TASK TO CARRY OUT => Copy out the whole listing below line for line, without changing anything.

THE DATA =>
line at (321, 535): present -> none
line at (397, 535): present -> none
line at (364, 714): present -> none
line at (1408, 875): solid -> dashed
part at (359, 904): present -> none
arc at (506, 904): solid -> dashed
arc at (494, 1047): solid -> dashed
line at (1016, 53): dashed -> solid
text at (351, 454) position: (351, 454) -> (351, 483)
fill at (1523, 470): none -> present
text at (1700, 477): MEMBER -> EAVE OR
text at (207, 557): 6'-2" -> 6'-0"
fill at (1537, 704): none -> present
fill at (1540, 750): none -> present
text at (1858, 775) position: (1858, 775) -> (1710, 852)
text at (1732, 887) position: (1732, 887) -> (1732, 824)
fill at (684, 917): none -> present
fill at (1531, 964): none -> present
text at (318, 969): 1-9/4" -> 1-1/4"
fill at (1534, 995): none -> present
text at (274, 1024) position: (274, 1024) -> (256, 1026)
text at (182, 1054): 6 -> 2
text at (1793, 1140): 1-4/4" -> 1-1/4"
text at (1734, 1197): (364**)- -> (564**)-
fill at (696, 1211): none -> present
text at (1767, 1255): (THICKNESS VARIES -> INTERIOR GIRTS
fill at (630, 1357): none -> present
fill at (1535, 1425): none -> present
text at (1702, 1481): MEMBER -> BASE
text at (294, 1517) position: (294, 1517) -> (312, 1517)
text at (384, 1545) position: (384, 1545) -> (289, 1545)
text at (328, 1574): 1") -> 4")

SOLUTION =>
line at (321, 535): present -> none
line at (397, 535): present -> none
line at (364, 714): present -> none
line at (1408, 875): solid -> dashed
part at (359, 904): present -> none
arc at (506, 904): solid -> dashed
arc at (494, 1047): solid -> dashed
line at (1016, 53): dashed -> solid
text at (351, 454) position: (351, 454) -> (351, 483)
fill at (1523, 470): none -> present
text at (1700, 477): MEMBER -> EAVE OR
text at (207, 557): 6'-2" -> 6'-0"
fill at (1537, 704): none -> present
fill at (1540, 750): none -> present
text at (1858, 775) position: (1858, 775) -> (1710, 852)
text at (1732, 887) position: (1732, 887) -> (1732, 824)
fill at (684, 917): none -> present
fill at (1531, 964): none -> present
text at (318, 969): 1-9/4" -> 1-1/4"
fill at (1534, 995): none -> present
text at (274, 1024) position: (274, 1024) -> (256, 1026)
text at (182, 1054): 6 -> 2
text at (1793, 1140): 1-4/4" -> 1-1/4"
text at (1734, 1197): (364**)- -> (564**)-
fill at (696, 1211): none -> present
text at (1767, 1255): (THICKNESS VARIES -> INTERIOR GIRTS
fill at (630, 1357): none -> present
fill at (1535, 1425): none -> present
text at (1702, 1481): MEMBER -> BASE
text at (294, 1517) position: (294, 1517) -> (312, 1517)
text at (384, 1545) position: (384, 1545) -> (289, 1545)
text at (328, 1574): 1") -> 4")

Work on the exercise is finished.